◆ Task goal:
Rewrite every line of the material below, changing "collection date" to "date collected" and keeping everything else the same. Leave the pictures out.

Collected data entries:
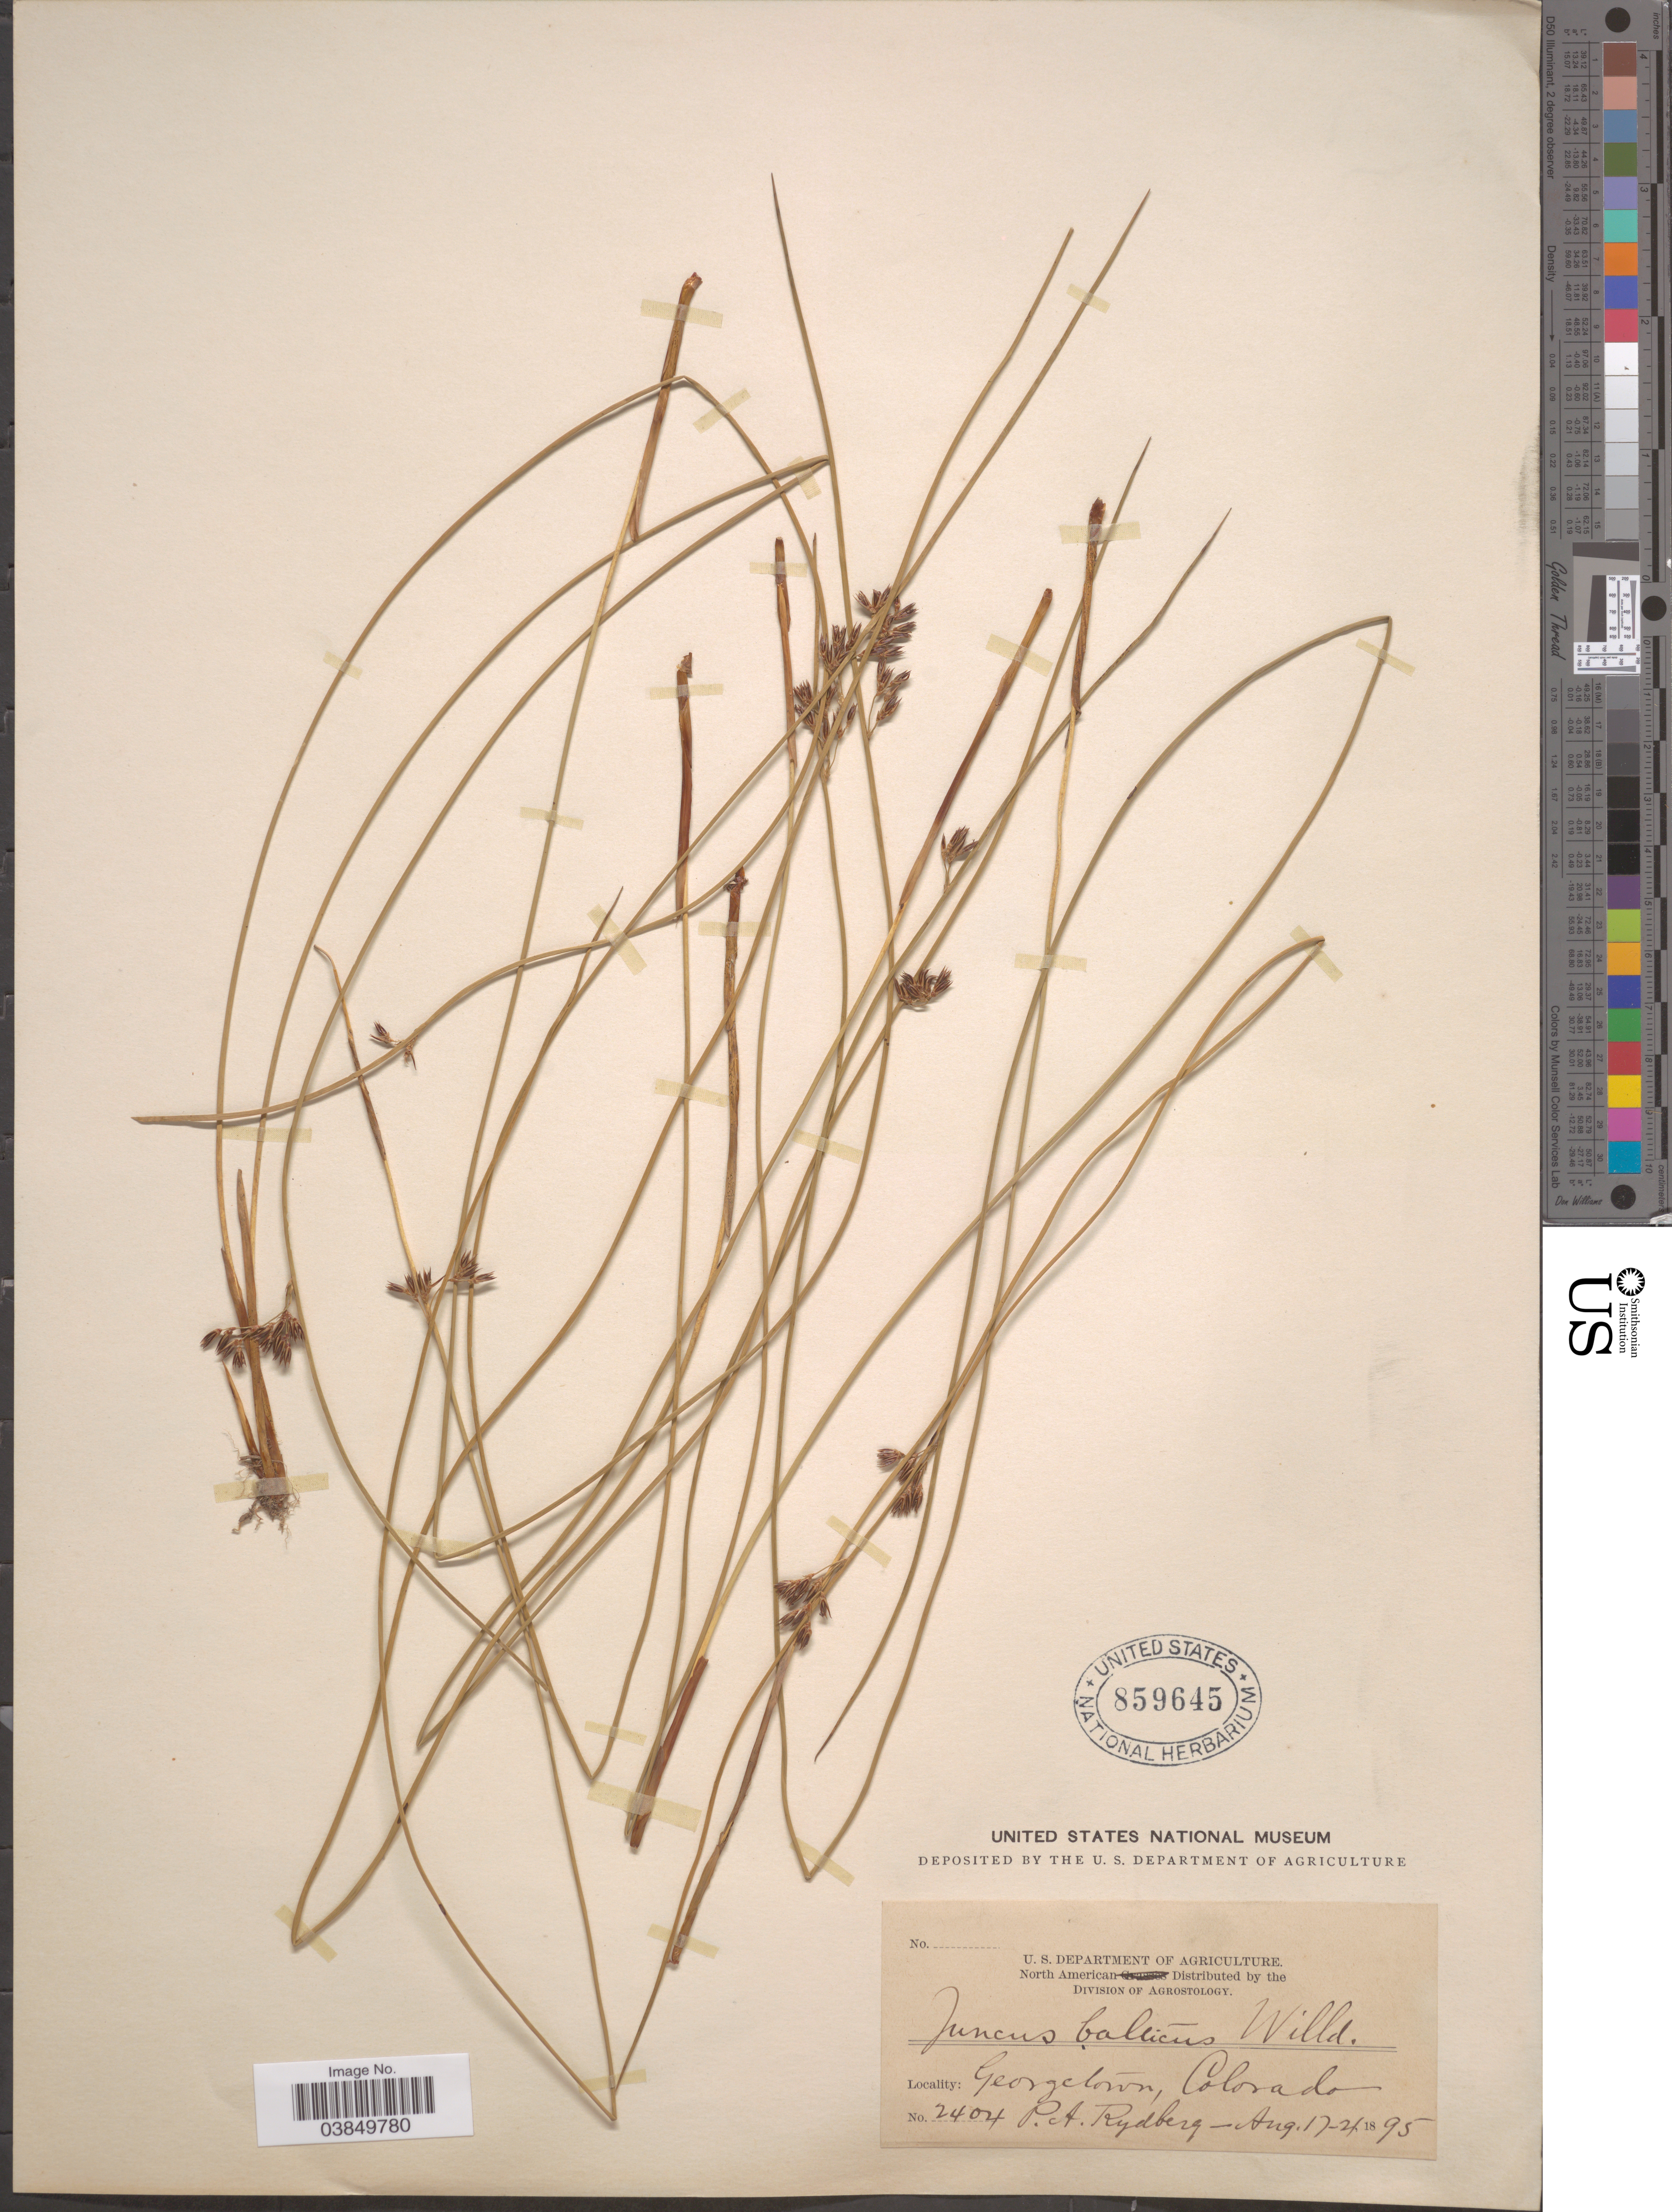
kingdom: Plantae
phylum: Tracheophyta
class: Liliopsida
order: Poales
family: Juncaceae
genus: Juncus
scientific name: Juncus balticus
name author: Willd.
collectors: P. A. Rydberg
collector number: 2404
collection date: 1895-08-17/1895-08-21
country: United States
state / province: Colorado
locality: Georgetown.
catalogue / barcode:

◆ Written response:
kingdom: Plantae
phylum: Tracheophyta
class: Liliopsida
order: Poales
family: Juncaceae
genus: Juncus
scientific name: Juncus balticus
name author: Willd.
collectors: P. A. Rydberg
collector number: 2404
date collected: 1895-08-17/1895-08-21
country: United States
state / province: Colorado
locality: Georgetown.
catalogue / barcode:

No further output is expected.